BEGIN

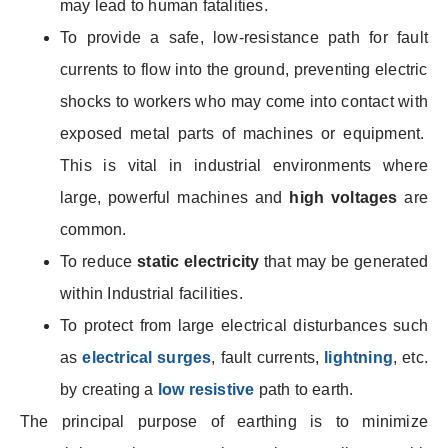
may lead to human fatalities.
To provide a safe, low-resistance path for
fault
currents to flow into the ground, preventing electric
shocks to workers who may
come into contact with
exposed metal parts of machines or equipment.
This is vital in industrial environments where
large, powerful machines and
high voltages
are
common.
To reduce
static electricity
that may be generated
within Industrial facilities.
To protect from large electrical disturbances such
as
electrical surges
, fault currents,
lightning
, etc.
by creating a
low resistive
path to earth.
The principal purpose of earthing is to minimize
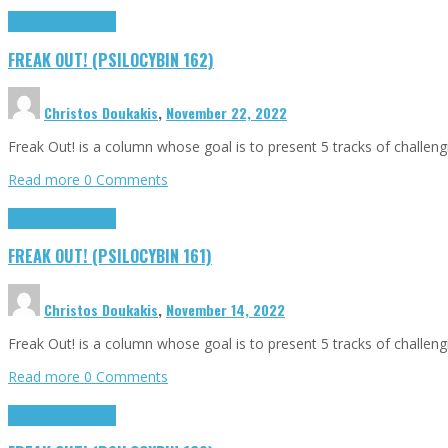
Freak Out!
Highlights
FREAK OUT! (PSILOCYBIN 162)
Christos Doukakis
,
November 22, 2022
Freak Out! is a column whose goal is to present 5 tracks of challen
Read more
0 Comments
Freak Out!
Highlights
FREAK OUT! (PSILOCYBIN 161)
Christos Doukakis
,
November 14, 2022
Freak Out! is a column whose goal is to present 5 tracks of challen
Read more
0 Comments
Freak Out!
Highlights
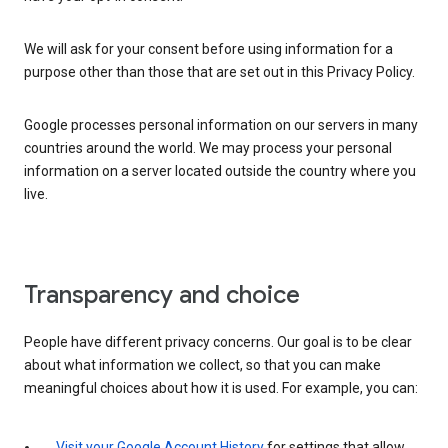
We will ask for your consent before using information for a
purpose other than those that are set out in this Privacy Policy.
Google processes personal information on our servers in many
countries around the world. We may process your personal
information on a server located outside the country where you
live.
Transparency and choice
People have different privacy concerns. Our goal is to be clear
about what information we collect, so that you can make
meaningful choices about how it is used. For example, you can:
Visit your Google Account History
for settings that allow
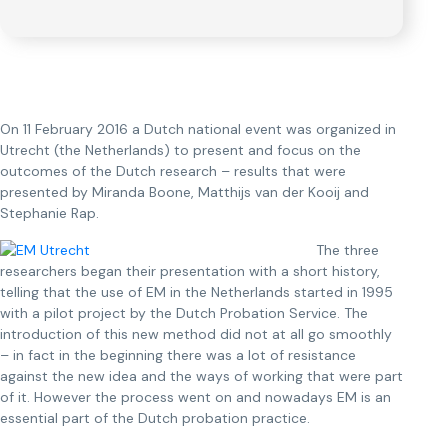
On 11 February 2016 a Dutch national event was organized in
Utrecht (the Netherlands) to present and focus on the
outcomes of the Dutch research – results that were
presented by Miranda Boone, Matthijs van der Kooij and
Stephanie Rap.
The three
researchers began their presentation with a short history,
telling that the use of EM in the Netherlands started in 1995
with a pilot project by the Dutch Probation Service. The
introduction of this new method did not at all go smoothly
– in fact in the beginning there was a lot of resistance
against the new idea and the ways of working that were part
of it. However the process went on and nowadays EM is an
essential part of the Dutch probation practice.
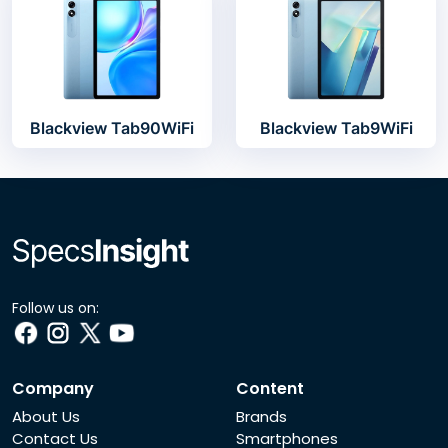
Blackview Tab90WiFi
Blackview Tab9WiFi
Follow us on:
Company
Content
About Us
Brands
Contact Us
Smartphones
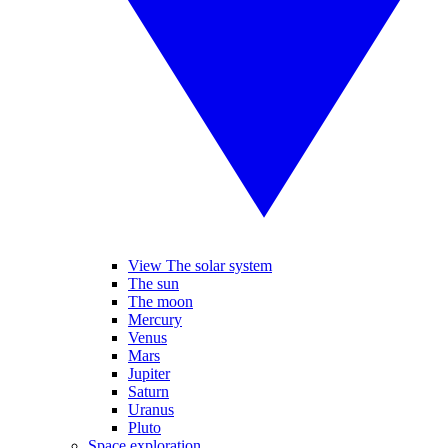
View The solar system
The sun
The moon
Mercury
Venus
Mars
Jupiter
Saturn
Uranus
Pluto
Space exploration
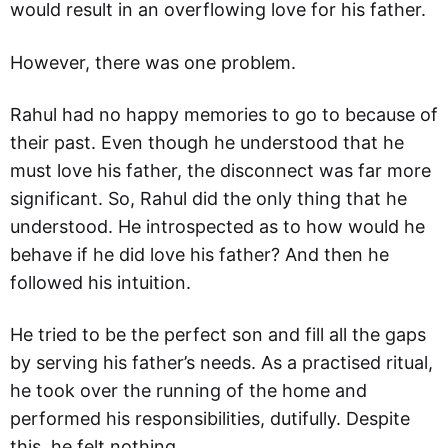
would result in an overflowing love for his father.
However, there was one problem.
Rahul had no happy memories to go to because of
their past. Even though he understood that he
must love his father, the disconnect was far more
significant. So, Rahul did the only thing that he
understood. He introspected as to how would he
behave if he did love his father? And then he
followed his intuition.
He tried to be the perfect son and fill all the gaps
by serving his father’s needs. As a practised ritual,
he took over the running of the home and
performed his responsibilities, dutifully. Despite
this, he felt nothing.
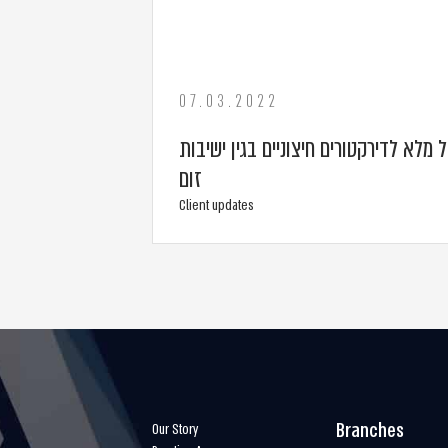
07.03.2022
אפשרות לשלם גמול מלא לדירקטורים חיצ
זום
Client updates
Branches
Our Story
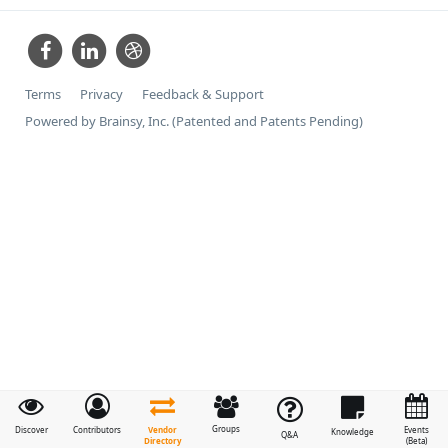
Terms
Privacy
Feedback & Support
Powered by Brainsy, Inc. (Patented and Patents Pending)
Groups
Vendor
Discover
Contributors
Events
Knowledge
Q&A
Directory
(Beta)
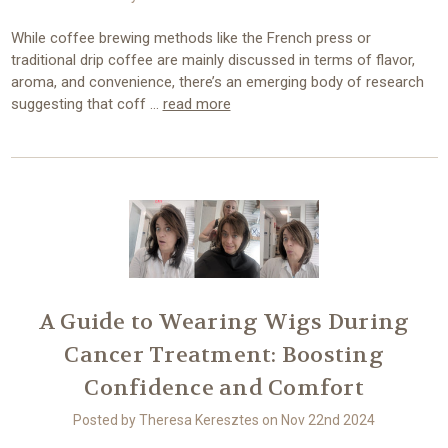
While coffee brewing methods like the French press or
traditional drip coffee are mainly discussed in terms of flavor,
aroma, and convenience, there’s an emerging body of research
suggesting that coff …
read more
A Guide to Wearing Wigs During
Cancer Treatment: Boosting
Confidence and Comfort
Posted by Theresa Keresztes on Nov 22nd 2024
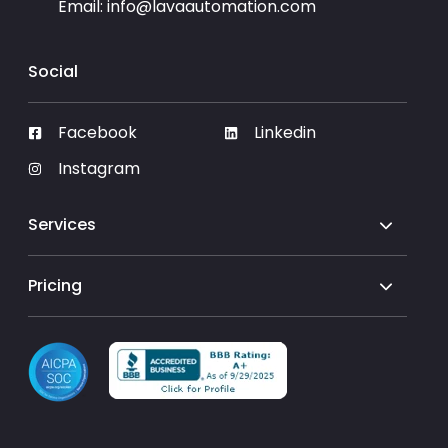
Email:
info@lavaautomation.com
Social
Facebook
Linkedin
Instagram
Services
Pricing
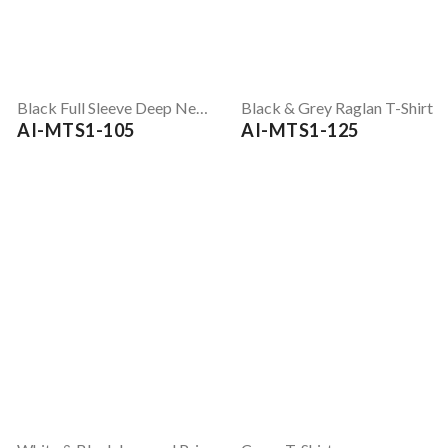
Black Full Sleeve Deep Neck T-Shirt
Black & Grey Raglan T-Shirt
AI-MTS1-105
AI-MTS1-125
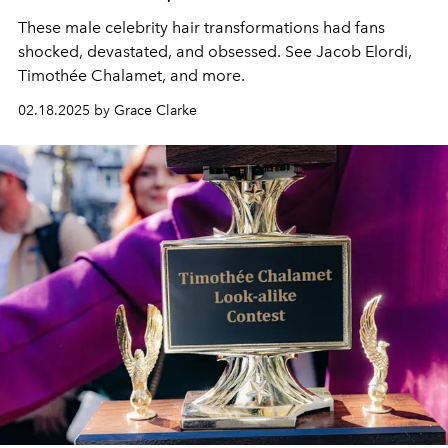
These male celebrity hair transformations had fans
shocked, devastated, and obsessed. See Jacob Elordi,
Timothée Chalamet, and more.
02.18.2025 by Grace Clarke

END

# Exercise instructions:
Reproduce the text of all the records above line for line, leaving out the pictures.

# Completed exercise:
may lead to human fatalities.
To provide a safe, low-resistance path for
fault
currents to flow into the ground, preventing electric
shocks to workers who may
come into contact with
exposed metal parts of machines or equipment.
This is vital in industrial environments where
large, powerful machines and
high voltages
are
common.
To reduce
static electricity
that may be generated
within Industrial facilities.
To protect from large electrical disturbances such
as
electrical surges
, fault currents,
lightning
, etc.
by creating a
low resistive
path to earth.
The principal purpose of earthing is to minimize
Freak Out!
Highlights
FREAK OUT! (PSILOCYBIN 162)
Christos Doukakis
,
November 22, 2022
Freak Out! is a column whose goal is to present 5 tracks of challen
Read more
0 Comments
Freak Out!
Highlights
FREAK OUT! (PSILOCYBIN 161)
Christos Doukakis
,
November 14, 2022
Freak Out! is a column whose goal is to present 5 tracks of challen
Read more
0 Comments
Freak Out!
Highlights
We will ask for your consent before using information for a
purpose other than those that are set out in this Privacy Policy.
Google processes personal information on our servers in many
countries around the world. We may process your personal
information on a server located outside the country where you
live.
Transparency and choice
People have different privacy concerns. Our goal is to be clear
about what information we collect, so that you can make
meaningful choices about how it is used. For example, you can:
Visit your Google Account History
for settings that allow
On 11 February 2016 a Dutch national event was organized in
Utrecht (the Netherlands) to present and focus on the
outcomes of the Dutch research – results that were
presented by Miranda Boone, Matthijs van der Kooij and
Stephanie Rap.
The three
researchers began their presentation with a short history,
telling that the use of EM in the Netherlands started in 1995
with a pilot project by the Dutch Probation Service. The
introduction of this new method did not at all go smoothly
– in fact in the beginning there was a lot of resistance
against the new idea and the ways of working that were part
of it. However the process went on and nowadays EM is an
essential part of the Dutch probation practice.
Blackview Tab90WiFi
Blackview Tab9WiFi
Follow us on:
Company
Content
About Us
Brands
Contact Us
Smartphones
View The solar system
The sun
The moon
Mercury
Venus
Mars
Jupiter
Saturn
Uranus
Pluto
Space exploration
would result in an overflowing love for his father.
However, there was one problem.
Rahul had no happy memories to go to because of
their past. Even though he understood that he
must love his father, the disconnect was far more
significant. So, Rahul did the only thing that he
understood. He introspected as to how would he
behave if he did love his father? And then he
followed his intuition.
He tried to be the perfect son and fill all the gaps
by serving his father’s needs. As a practised ritual,
he took over the running of the home and
performed his responsibilities, dutifully. Despite
this, he felt nothing.
07.03.2022
אפשרות לשלם גמול מלא לדירקטורים חיצ
זום
Client updates
Branches
Our Story
Terms
Privacy
Feedback & Support
Powered by Brainsy, Inc. (Patented and Patents Pending)
Groups
Vendor
Discover
Contributors
Events
Knowledge
Q&A
Directory
(Beta)
While coffee brewing methods like the French press or
traditional drip coffee are mainly discussed in terms of flavor,
aroma, and convenience, there’s an emerging body of research
suggesting that coff …
read more
A Guide to Wearing Wigs During
Cancer Treatment: Boosting
Confidence and Comfort
Posted by Theresa Keresztes on Nov 22nd 2024
Email:
info@lavaautomation.com
Social
Facebook
Linkedin
Instagram
Services
Pricing
Black Full Sleeve Deep Neck T-Shirt
Black & Grey Raglan T-Shirt
AI-MTS1-105
AI-MTS1-125
These male celebrity hair transformations had fans
shocked, devastated, and obsessed. See Jacob Elordi,
Timothée Chalamet, and more.
02.18.2025 by Grace Clarke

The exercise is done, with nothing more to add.